Continuation of front page (56) Reference JP-A-1-306469 (JP, A) JP-A-61-247756 (JP, A) JP-A-9-118827 (JP, A) JP-A-5-287207 (JP , A) JP 8-143775 (JP, A) JP 8-269334 (JP, A) JP 62-43460 (JP, A) JP 4-366171 (JP, A) JP 64-14272 (JP, A) JP-A-10-316858 (JP, A) (58) Fields investigated (Int.Cl. ⁷ , DB name) C08L 83/00-83/16 CA (STN) REGISTRY (STN )

Claims (4)

(57) [Claims] 1. The following components (I), (II) and (III)
In the method for producing a room temperature-curable organopolysiloxane composition containing, a diorganopolysiloxane represented by (I) and a crosslinking agent represented by (II) are mixed in the first step, and then the second step is performed . Mixture obtained in one step
A method for producing a room-temperature-curable organopolysiloxane composition, which comprises mixing the crosslinking agent represented by (III) with (I) 100 parts by weight of organopolysiloxane having at least two hydroxy groups in one molecule (II) A silane compound having an alkyl group and a hydrolyzable group represented by the following general formula (1) or Partial hydrolyzate 0.5-
30 parts by weight [Chemical formula 1] (In the formula, R may be the same or different, and the number of carbon atoms is 1 to 1.
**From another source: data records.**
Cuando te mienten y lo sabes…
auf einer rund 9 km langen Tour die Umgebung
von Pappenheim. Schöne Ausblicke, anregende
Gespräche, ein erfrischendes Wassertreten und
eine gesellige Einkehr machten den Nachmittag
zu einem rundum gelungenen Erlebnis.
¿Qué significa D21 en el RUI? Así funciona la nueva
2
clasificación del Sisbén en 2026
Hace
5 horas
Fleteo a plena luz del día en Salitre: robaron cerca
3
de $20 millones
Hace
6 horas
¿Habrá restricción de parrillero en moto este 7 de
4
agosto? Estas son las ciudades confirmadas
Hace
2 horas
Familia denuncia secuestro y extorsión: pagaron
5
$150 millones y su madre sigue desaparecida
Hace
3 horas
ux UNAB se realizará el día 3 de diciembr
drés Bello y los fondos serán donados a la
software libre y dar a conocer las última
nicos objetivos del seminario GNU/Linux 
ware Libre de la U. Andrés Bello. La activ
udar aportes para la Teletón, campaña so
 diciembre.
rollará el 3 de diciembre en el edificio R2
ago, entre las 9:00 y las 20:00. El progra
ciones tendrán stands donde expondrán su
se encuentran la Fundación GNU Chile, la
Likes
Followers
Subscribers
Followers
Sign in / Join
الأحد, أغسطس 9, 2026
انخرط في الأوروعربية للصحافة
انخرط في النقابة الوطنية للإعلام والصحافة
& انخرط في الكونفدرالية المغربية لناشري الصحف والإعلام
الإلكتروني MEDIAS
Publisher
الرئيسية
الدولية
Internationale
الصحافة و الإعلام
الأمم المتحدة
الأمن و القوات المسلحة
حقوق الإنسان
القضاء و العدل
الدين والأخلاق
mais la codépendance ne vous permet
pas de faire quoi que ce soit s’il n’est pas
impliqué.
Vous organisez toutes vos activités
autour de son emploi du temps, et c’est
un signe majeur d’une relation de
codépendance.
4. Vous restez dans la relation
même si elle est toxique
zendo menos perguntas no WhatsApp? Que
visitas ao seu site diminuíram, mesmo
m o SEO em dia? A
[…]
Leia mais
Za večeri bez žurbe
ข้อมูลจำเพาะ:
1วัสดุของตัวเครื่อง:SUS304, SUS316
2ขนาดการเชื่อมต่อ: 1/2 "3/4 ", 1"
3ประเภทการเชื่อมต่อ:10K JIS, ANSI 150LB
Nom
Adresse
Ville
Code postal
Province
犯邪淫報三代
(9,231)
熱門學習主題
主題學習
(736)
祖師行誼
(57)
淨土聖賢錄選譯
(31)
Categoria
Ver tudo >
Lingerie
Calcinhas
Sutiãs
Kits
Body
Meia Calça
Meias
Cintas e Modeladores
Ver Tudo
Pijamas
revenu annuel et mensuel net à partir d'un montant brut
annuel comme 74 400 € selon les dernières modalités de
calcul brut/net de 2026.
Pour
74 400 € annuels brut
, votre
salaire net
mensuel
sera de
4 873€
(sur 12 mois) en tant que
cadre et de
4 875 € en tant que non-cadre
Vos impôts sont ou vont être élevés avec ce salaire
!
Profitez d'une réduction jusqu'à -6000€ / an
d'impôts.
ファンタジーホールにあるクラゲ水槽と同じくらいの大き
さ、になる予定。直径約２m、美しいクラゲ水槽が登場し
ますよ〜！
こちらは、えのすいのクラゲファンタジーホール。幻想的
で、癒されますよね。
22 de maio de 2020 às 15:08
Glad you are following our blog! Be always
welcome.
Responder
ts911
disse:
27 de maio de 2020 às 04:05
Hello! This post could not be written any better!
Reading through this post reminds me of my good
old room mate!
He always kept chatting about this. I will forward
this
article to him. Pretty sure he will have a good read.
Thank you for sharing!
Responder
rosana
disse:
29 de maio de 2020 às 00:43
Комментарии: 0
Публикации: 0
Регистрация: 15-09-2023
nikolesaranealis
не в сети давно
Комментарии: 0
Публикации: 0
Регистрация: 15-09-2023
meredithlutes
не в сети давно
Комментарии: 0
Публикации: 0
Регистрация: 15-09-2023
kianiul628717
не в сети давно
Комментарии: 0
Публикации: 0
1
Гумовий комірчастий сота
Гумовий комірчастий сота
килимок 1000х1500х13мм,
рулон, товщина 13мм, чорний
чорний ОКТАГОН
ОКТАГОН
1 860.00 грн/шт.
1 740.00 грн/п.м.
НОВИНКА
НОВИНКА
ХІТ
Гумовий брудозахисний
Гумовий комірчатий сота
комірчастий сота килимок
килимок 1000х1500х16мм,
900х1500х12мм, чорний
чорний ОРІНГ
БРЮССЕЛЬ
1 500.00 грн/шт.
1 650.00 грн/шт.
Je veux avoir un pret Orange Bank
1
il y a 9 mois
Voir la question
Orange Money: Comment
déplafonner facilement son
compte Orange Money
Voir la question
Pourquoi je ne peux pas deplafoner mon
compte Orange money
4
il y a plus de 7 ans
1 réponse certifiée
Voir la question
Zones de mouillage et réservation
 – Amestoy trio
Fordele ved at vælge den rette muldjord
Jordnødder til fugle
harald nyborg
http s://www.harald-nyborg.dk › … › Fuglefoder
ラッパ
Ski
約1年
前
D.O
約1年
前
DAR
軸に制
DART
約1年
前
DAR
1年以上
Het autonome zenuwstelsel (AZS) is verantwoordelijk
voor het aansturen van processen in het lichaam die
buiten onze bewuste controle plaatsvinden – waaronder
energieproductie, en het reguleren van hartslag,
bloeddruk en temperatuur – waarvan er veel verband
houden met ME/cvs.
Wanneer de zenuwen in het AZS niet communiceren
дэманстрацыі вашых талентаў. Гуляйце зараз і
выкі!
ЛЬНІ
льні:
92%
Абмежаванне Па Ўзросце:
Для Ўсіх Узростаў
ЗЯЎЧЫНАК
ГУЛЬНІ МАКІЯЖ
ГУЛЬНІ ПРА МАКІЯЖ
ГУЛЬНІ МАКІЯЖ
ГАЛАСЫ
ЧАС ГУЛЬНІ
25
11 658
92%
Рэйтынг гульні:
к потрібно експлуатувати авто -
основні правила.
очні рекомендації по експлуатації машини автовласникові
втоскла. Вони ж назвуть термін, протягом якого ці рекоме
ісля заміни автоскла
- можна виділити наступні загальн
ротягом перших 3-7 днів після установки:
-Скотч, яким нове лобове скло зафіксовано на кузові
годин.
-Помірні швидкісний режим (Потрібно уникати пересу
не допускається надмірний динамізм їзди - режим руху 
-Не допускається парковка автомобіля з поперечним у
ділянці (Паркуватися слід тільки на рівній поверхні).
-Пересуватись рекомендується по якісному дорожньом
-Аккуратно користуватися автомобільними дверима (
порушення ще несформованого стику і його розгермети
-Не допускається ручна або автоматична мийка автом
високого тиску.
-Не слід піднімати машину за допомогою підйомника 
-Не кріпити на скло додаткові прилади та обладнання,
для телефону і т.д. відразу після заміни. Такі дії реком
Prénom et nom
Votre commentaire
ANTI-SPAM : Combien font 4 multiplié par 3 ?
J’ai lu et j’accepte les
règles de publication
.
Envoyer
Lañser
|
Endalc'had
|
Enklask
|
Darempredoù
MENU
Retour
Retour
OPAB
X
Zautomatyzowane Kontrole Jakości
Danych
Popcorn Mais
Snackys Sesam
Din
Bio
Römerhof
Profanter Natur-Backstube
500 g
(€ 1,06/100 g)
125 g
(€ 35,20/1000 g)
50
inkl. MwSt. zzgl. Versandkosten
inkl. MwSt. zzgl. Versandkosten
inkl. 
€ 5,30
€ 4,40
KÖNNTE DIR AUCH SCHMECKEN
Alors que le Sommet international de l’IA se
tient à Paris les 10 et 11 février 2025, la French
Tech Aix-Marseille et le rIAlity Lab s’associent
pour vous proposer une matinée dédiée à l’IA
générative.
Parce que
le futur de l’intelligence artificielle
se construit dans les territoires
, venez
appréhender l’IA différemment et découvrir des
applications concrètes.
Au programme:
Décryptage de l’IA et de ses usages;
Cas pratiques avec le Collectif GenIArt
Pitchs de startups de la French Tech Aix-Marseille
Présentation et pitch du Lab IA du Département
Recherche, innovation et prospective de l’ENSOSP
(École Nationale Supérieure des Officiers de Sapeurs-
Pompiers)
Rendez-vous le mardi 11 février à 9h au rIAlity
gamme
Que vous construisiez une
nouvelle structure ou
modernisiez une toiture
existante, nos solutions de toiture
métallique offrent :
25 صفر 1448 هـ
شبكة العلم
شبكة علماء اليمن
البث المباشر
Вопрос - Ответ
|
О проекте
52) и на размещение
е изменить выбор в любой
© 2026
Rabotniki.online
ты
8 is an unsubstituted or alkoxy-substituted alkyl group, R ¹ is a C 1-8 unsubstituted or substituted alkyl group, and a is 2 or 3. ) (III) Silane compound having a vinyl group and having a hydrolyzable group or a partial hydrolyzate thereof represented by the following general formula (2) 0.5 to
30 parts by weight [Chemical formula 2] (In the formula, R and a have the same meanings as described above.) 2. A non-hydrolyzable, non-condensable silicone oil, which is a diorganopolysiloxane represented by (I), has a dimethylpolysiloxane whose both ends are blocked with trimethylsiloxy groups (having a viscosity at 25 ° C. of 25). ~ 50
The method for producing a room temperature-curable organopolysiloxane composition according to claim 1, wherein the organopolysiloxane composition is used together. 3. The curing catalyst is mixed in the first step.
Alternatively, the method for producing a room temperature curable organopolysiloxane composition according to item 2. 4. The method for producing a room temperature curable organopolysiloxane composition according to claim 1, 2 or 3, wherein an inorganic filler is mixed in the first step.